Your task is to write the three programs described above. When you are finished, you are welcome to read or run a suggested solution, or to post your own solution or discuss the exercise in the comments below.

Pages: 1 2

18 Responses to “Three Amazon Interview Questions”

  1. Paul said

    The first two are simple in Python, as you can use Counter and groupby. The third one I think you can solve using a trie. Load first all integers from the shorter sequence in the trie. The trie is much smaller than the sequence of all numbers as the numbers are compressed in a tree like structure. The length of the trie is dependend only on the length of the integers. Than you can scan the longer sequence and check if you find any number. I tested it for 10^7 numbers ranging from -10^6 to 10^6. For 10^8 numbers I got a MemoryError (so this still is not a real solution). The second (longer) sequence can be as long as you like.

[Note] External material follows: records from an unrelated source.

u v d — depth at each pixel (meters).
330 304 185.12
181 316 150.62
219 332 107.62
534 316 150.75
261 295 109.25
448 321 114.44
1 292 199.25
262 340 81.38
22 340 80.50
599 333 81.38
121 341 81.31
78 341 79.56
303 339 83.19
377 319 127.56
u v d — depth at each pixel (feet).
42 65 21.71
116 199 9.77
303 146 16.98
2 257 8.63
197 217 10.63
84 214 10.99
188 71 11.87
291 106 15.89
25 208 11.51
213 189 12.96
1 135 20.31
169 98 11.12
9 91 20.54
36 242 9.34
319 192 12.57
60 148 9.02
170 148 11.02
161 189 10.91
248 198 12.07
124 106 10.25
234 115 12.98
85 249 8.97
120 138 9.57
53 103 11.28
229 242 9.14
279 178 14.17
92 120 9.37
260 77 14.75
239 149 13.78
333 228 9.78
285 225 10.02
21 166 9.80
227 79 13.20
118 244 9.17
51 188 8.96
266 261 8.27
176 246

    from collections import Counter
    from itertools import groupby
    
    _end = '_end'
    
    def make_trie(*words):
        root = dict()
        for word in words:
            current_dict = root
            for letter in word:
                current_dict = current_dict.setdefault(letter, {})
            current_dict = current_dict.setdefault(_end, _end)
        return root
    
    def in_trie(trie, word):
        current_dict = trie
        for letter in word:
            current_dict = current_dict.get(letter)
            if current_dict is None:
                return False
        else:
            return _end in current_dict
    
    def q1(magazine, message):
        mag = Counter(magazine)
        mes = Counter(message)
        return all(mag[k] >= mes[k] for k in mes.keys())
    
    def q2(seq):
        return max((len(list(g)), k) for k, g in groupby(seq))[1]
    
    def q3(seq1, seq2):
        'assume seq1 < seq2'
        trie = make_trie(*(str(i) for i in seq1))
        for e in seq2:
            if in_trie(trie, str(e)):
                return e
    
  2. Paul said

    Although it was fun the wite the “trie solution” I do not think it really solves the problem. I will think further.

  3. matthew said

    For the third problem – if the values are 32 bit integers, it only needs 500MB to store a bitset with 2^32 entries.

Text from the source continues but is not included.